— Start of RECORDED INFORMATION —

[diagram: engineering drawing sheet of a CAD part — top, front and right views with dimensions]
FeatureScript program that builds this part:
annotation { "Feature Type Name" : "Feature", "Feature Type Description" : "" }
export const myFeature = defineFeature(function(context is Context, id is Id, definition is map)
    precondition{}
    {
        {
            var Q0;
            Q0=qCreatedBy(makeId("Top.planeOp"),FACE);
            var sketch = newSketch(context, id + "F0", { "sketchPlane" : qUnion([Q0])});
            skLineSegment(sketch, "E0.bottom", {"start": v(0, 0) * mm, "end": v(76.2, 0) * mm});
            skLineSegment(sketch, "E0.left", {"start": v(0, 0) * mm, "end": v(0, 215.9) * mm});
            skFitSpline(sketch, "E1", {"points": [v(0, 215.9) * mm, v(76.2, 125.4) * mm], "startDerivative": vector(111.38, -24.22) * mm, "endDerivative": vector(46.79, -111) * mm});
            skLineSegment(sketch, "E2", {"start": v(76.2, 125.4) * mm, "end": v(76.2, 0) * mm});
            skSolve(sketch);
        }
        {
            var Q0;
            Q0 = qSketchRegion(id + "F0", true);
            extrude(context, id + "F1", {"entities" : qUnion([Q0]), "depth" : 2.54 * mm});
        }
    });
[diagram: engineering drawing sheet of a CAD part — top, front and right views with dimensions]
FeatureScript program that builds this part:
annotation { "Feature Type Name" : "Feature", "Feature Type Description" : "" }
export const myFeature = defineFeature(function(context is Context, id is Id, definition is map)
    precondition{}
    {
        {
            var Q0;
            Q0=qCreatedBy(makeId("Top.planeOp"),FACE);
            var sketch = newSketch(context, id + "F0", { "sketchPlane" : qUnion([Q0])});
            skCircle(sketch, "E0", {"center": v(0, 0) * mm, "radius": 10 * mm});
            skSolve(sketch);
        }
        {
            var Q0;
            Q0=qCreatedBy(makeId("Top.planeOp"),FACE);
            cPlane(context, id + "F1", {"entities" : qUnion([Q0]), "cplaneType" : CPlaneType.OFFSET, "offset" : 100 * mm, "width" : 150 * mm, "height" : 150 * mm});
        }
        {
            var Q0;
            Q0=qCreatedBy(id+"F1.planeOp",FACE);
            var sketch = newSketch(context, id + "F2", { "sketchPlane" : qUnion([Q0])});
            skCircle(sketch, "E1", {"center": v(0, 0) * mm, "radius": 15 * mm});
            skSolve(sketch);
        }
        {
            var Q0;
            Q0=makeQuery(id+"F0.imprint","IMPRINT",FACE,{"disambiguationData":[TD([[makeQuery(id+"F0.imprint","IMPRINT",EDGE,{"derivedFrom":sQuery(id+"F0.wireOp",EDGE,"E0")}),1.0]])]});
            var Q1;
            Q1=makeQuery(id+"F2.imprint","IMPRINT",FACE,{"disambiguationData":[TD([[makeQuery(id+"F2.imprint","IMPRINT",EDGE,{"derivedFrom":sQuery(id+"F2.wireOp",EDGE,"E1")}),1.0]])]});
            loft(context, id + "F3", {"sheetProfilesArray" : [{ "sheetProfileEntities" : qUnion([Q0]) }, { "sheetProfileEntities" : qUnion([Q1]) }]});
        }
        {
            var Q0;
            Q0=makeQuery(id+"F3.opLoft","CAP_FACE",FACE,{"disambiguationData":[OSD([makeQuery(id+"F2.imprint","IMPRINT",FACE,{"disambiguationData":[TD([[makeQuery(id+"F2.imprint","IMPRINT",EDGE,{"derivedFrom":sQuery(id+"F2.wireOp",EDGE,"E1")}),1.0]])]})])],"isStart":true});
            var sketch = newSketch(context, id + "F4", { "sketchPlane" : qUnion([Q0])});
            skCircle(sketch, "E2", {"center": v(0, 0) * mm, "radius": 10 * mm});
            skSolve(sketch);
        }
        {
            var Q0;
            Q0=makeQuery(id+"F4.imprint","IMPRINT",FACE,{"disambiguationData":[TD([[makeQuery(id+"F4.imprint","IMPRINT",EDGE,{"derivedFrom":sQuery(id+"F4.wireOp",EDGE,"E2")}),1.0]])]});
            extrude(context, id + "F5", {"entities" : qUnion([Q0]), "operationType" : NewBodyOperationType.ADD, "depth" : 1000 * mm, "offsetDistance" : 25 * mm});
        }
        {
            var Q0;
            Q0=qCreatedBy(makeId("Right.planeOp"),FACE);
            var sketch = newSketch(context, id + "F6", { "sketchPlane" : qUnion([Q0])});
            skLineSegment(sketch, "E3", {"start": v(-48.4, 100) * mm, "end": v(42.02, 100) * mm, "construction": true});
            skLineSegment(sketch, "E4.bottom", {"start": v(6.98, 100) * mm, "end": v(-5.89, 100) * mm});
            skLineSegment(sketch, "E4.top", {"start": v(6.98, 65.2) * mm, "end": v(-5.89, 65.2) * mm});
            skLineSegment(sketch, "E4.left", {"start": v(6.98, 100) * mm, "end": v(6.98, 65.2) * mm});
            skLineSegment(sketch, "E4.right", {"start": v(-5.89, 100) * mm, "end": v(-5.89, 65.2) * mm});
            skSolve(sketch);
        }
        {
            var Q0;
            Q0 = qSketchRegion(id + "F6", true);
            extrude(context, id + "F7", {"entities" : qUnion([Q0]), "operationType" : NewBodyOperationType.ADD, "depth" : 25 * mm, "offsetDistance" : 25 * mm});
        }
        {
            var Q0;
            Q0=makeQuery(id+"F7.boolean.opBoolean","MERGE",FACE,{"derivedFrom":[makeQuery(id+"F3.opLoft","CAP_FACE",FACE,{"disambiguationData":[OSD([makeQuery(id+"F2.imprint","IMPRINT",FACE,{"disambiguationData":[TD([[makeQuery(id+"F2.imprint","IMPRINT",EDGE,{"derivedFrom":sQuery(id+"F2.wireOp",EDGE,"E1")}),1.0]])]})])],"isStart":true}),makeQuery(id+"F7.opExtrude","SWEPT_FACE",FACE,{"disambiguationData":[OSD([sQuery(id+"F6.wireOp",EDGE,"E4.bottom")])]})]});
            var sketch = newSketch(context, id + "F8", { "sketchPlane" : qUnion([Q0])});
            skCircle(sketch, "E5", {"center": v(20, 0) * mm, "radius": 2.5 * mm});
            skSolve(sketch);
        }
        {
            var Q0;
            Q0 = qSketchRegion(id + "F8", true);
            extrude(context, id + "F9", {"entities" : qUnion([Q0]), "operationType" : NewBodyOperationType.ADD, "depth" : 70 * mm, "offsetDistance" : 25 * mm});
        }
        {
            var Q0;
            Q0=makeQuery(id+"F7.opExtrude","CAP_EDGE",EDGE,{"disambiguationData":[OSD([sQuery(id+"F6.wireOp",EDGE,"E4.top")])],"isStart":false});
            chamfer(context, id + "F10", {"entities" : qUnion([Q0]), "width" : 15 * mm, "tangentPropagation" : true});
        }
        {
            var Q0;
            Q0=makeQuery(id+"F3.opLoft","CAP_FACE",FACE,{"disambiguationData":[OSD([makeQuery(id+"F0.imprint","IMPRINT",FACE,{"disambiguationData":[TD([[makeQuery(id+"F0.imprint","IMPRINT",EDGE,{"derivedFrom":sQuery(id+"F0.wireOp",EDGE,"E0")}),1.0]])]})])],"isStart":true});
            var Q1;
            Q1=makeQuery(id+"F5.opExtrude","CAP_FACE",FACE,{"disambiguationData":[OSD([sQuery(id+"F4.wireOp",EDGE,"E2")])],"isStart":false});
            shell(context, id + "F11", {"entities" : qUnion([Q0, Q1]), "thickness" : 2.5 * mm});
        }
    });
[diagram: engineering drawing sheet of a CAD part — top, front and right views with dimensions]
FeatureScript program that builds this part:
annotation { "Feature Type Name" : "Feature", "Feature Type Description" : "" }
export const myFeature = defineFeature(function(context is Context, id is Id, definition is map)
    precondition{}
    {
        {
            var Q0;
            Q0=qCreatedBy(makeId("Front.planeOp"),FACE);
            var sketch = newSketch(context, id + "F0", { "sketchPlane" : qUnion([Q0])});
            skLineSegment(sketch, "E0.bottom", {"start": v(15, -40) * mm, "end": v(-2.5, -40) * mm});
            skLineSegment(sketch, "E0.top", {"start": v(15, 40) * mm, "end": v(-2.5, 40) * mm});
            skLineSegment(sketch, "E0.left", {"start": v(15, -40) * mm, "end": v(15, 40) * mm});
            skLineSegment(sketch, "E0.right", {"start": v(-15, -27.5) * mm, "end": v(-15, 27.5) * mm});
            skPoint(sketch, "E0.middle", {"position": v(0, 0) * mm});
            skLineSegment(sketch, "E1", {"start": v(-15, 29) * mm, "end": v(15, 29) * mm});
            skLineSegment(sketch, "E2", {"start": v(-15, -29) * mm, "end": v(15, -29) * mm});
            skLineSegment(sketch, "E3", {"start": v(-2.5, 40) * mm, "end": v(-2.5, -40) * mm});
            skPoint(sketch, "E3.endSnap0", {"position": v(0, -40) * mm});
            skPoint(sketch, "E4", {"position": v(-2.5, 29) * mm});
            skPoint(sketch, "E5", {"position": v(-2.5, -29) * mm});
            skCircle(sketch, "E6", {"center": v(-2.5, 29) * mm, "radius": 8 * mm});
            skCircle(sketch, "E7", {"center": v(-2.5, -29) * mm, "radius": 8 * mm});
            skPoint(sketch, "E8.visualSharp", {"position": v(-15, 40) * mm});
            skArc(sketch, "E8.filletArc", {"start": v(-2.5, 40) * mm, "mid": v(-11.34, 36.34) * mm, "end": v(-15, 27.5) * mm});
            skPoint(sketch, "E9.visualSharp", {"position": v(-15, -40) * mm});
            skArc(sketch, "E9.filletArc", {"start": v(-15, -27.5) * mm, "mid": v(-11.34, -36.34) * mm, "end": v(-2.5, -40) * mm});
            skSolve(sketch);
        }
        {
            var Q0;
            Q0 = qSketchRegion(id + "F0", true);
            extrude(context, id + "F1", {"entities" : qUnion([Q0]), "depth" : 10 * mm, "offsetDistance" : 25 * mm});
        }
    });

— End of RECORDED INFORMATION —

▸ **TASK OBJECTIVE**:
Locate every line in the records that contains the string "bottom", and copy each of those lines.

▸ **TASK RESPONSE**:
            skLineSegment(sketch, "E0.bottom", {"start": v(0, 0) * mm, "end": v(76.2, 0) * mm});
            skLineSegment(sketch, "E4.bottom", {"start": v(6.98, 100) * mm, "end": v(-5.89, 100) * mm});
            Q0=makeQuery(id+"F7.boolean.opBoolean","MERGE",FACE,{"derivedFrom":[makeQuery(id+"F3.opLoft","CAP_FACE",FACE,{"disambiguationData":[OSD([makeQuery(id+"F2.imprint","IMPRINT",FACE,{"disambiguationData":[TD([[makeQuery(id+"F2.imprint","IMPRINT",EDGE,{"derivedFrom":sQuery(id+"F2.wireOp",EDGE,"E1")}),1.0]])]})])],"isStart":true}),makeQuery(id+"F7.opExtrude","SWEPT_FACE",FACE,{"disambiguationData":[OSD([sQuery(id+"F6.wireOp",EDGE,"E4.bottom")])]})]});
            skLineSegment(sketch, "E0.bottom", {"start": v(15, -40) * mm, "end": v(-2.5, -40) * mm});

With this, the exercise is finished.